Enflasyonun nedenleri ve sonuçları hakkında ekonomistler arasında derin bir görüş ayrılığı var. Bazı ekonomistler enflasyonun nedenlerini ve önlenme tedbirlerini, sadece parasal ölçütlerle açıklıyorlar. IMF de uzun yıllar bu ölçütü kullandı.
Uzun vadede bakıldığında enflasyonist politikaların, “politik bir seçim” olduğunu anlarız. Sonuçta, enflasyonist politikalar da bir çeşit vergi salınmasıdır. Ancak, sıradan yatırımcılar için, aynı zamanda bir belirsizlik ortamı yaratılacak ve yatırımların ertelenmesi söz konusu olabilecektir. Belirsizlik ortamı, yüksek kâr beklentisi olmadıkça, yabancı yatırımcı gelmesini de azaltır.
Yükselen enflasyonun durdurulması için alınan ilk tedbir, genellikle işçi ücretlerinin yükseltilmemesi ya da düşürülmesi biçiminde kendini gösterir.
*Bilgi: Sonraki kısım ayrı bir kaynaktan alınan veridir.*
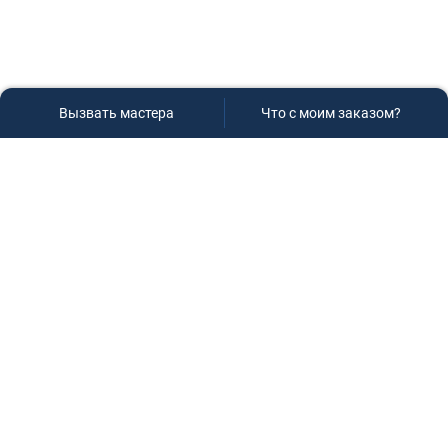
Вызвать мастера
Что с моим заказом?
Сервисный центр «Плаза»
Если вам необходима диагностика и ремонт бытовой
техники в Краснодаре, обращайтесь к нам, не
задумываясь, мы всегда рады вам помочь!
Контакты
г.Краснодар, ул.9-го Мая д.54
+7 (928) 407-99-94
(приемная зона)
+7 (861) 239-77-61
(телефон/факс)
+7 (918) 955-95-99
(многоканальный)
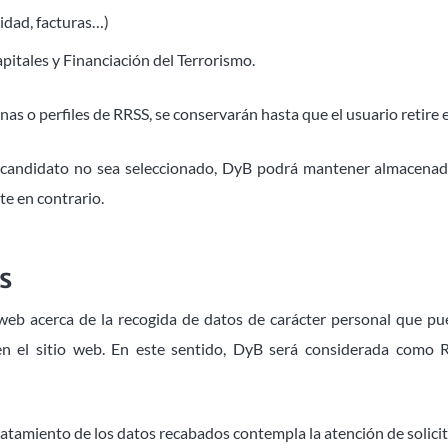
idad, facturas…)
pitales y Financiación del Terrorismo.
nas o perfiles de RRSS, se conservarán hasta que el usuario retire 
l candidato no sea seleccionado, DyB podrá mantener almacenad
te en contrario.
s
 web acerca de la recogida de datos de carácter personal que pu
s en el sitio web. En este sentido, DyB será considerada como
ratamiento de los datos recabados contempla la atención de solicit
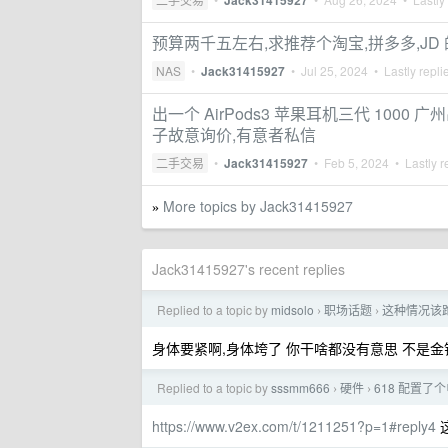
Jack31415927
预算两千五左右,求推荐个淘宝,拼多多,JD 的
NAS
•
Jack31415927
•
Jul 25, 2024
• Lastly repli
出一个 AirPods3 苹果耳机三代 100
子故意询价,有意者私信
二手交易
•
Jack31415927
•
Feb 5, 2024
• Lastly r
More topics by Jack31415927
»
Jack31415927's recent replies
Replied to a topic by
midsolo
职场话题
这种情况该
›
›
身体要紧啊,身体垮了 你干啥都没有意思 不是金
Replied to a topic by
sssmm666
硬件
618 配置
›
›
https://www.v2ex.com/t/1211251?p=1#reply4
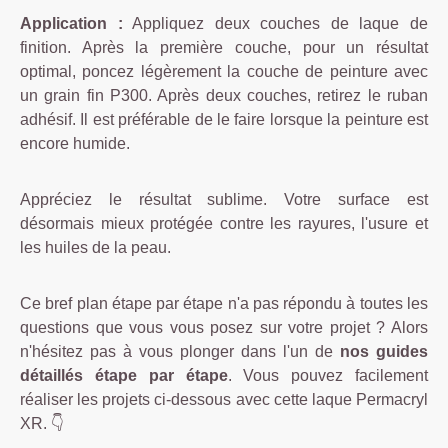
Application :
Appliquez deux couches de laque de
finition. Après la première couche, pour un résultat
optimal, poncez légèrement la couche de peinture avec
un grain fin P300. Après deux couches, retirez le ruban
adhésif. Il est préférable de le faire lorsque la peinture est
encore humide.
Appréciez le résultat sublime. Votre surface est
désormais mieux protégée contre les rayures, l'usure et
les huiles de la peau.
Ce bref plan étape par étape n'a pas répondu à toutes les
questions que vous vous posez sur votre projet ? Alors
n'hésitez pas à vous plonger dans l'un de
nos guides
détaillés étape par étape
. Vous pouvez facilement
réaliser les projets ci-dessous avec cette laque Permacryl
XR. 👇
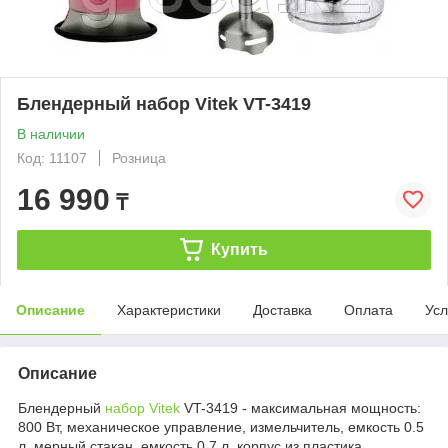
Блендерный набор Vitek VT-3419
В наличии
Код: 11107
Розница
16 990
₸
Купить
Описание
Характеристики
Доставка
Оплата
Усл
Описание
Блендерный
набор Vitek
VT-3419 - максимальная мощность:
800 Вт, механическое управление, измельчитель, емкость 0.5
л, мерный стакан, емкость 0.7 л, корпус из пластика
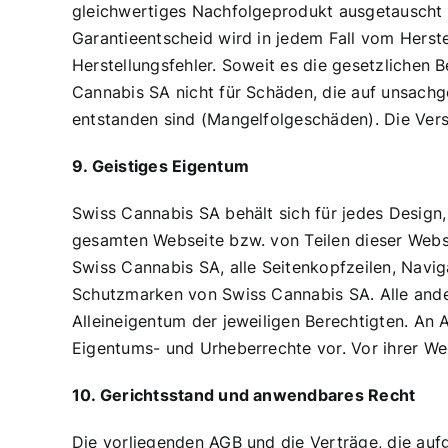
gleichwertiges Nachfolgeprodukt ausgetauscht o
Garantieentscheid wird in jedem Fall vom Herste
Herstellungsfehler. Soweit es die gesetzlichen
Cannabis SA nicht für Schäden, die auf unsachg
entstanden sind (Mangelfolgeschäden). Die Ver
9. Geistiges Eigentum
Swiss Cannabis SA behält sich für jedes Design,
gesamten Webseite bzw. von Teilen dieser Webs
Swiss Cannabis SA, alle Seitenkopfzeilen, Navi
Schutzmarken von Swiss Cannabis SA. Alle ande
Alleineigentum der jeweiligen Berechtigten. An
Eigentums- und Urheberrechte vor. Vor ihrer We
10. Gerichtsstand und anwendbares Recht
Die vorliegenden AGB und die Verträge, die au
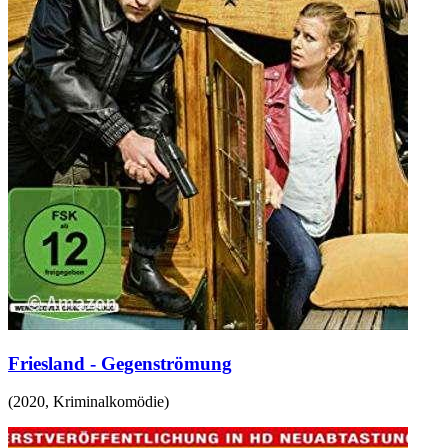
Friesland - Gegenströmung
(
2020
,
Kriminalkomödie
)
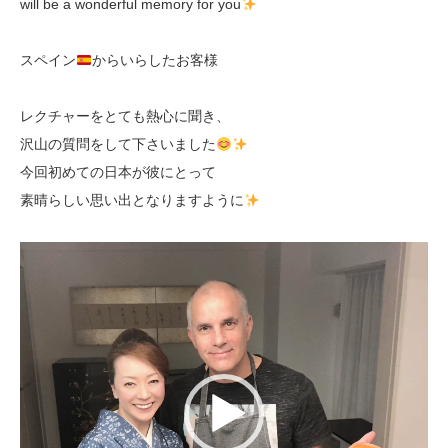
will be a wonderful memory for you
スペイン
からいらしたお客様
レクチャーをとても熱心に聞き、
沢山の質問をして下さいました
今回初めての日本が彼にとって
素晴らしい思い出となりますように
動
画
プ
レ
ー
ヤ
ー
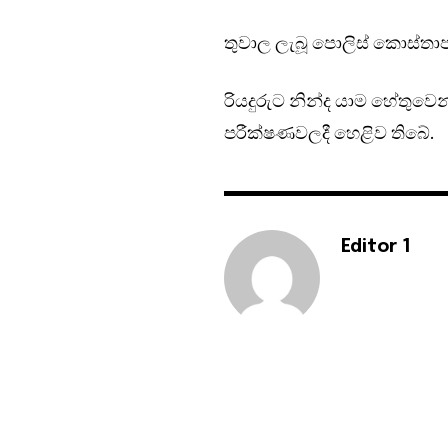
තුවාල ලැබූ පොලිස් කොස්තා
රියදුරුට නින්ද යාම හේතුවෙ
පරීක්ෂණවලදී හෙළිව තිබේ.
Editor 1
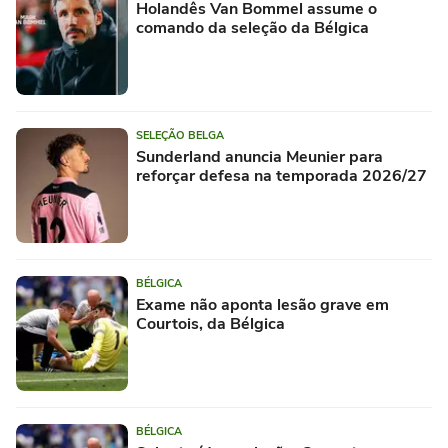
Holandês Van Bommel assume o
comando da seleção da Bélgica
SELEÇÃO BELGA
Sunderland anuncia Meunier para
reforçar defesa na temporada 2026/27
BÉLGICA
Exame não aponta lesão grave em
Courtois, da Bélgica
BÉLGICA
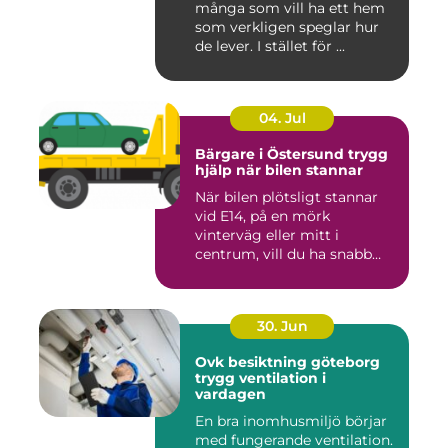
många som vill ha ett hem
som verkligen speglar hur
de lever. I stället för ...
04. Jul
Bärgare i Östersund trygg
hjälp när bilen stannar
När bilen plötsligt stannar
vid E14, på en mörk
vinterväg eller mitt i
centrum, vill du ha snabb
och...
30. Jun
Ovk besiktning göteborg
trygg ventilation i
vardagen
En bra inomhusmiljö börjar
med fungerande ventilation.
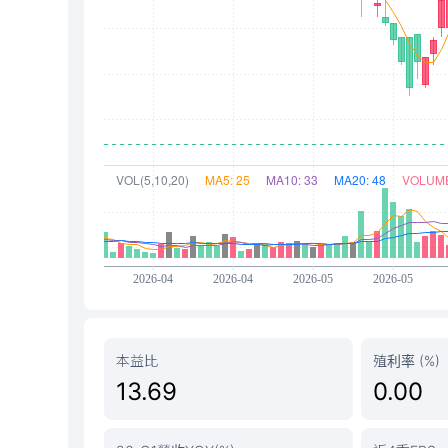
本益比
殖利率 (%)
13.69
0.00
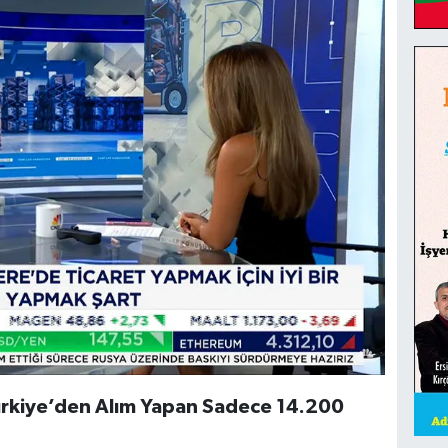
 Türkiye’den Alım Yapan Sadece 14.200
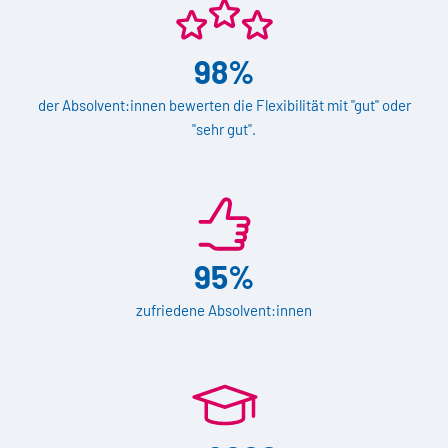
98%
der Absolvent:innen bewerten die Flexibilität mit "gut" oder
"sehr gut".
95%
zufriedene Absolvent:innen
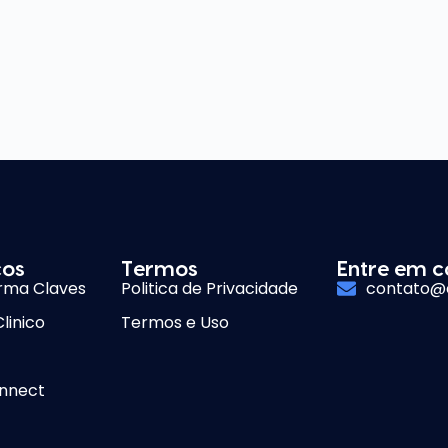
ços
Termos
Entre em c
rma Claves
Politica de Privacidade
contato@
linico
Termos e Uso
nnect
Çünkü, enflasyon büyük ölçüde yükseltilen ücretlerle beslenir. Yüksek ücret yoksa, enflasyonist baskı da azalacak demektir. İşçi ücretlerinin arttırılmaması koşulu, IMF’nin reçetelerinde de, bu nedenle yer almıştır. Doğal olarak, bütçe disiplini olmadıkça, işçi ücretlerinin düşürülmesi, tek başına bir tedbir sayılmaz. Yani, enflasyonu merkez bankaları değil, hükümetler düşürebilir.
Beklenti endeksinin rolü
Enflasyon oranı belirlenirken, tüketici ve üretici fiyat endekslerinden faydalanılır. Tüketici endeksleri, daha yüksek oranlarda dalgalanmaya açık iken; üretici fiyat endeksleri servis ekonomisi fiyatlarını kapsamadığından, daha dar bir gösterge sunarlar.
Enflasyon oranının belirlenmesinde diğer bir gösterge, Gayri Safi Milli Hasıla (GSMH) deflatörüdür. Bu gösterge, tüm sektörlerdeki GSMH büyümesini; dolayısıyla da, gerçek ekonomideki aktiviteyi yansıtır.
Global ekonominin enflasyonumuza etkilerini görebilmek için, petrol, altın, pamuk, demir gibi temel malların fiyatlarına bakılması gerekir. Bütün bu veriler ışığında hesaplanan “enflasyon beklentisi endeksi”, davranışları yönlendireceği için, gelecekteki enflasyonun belirlenmesinde önemli rol oynar.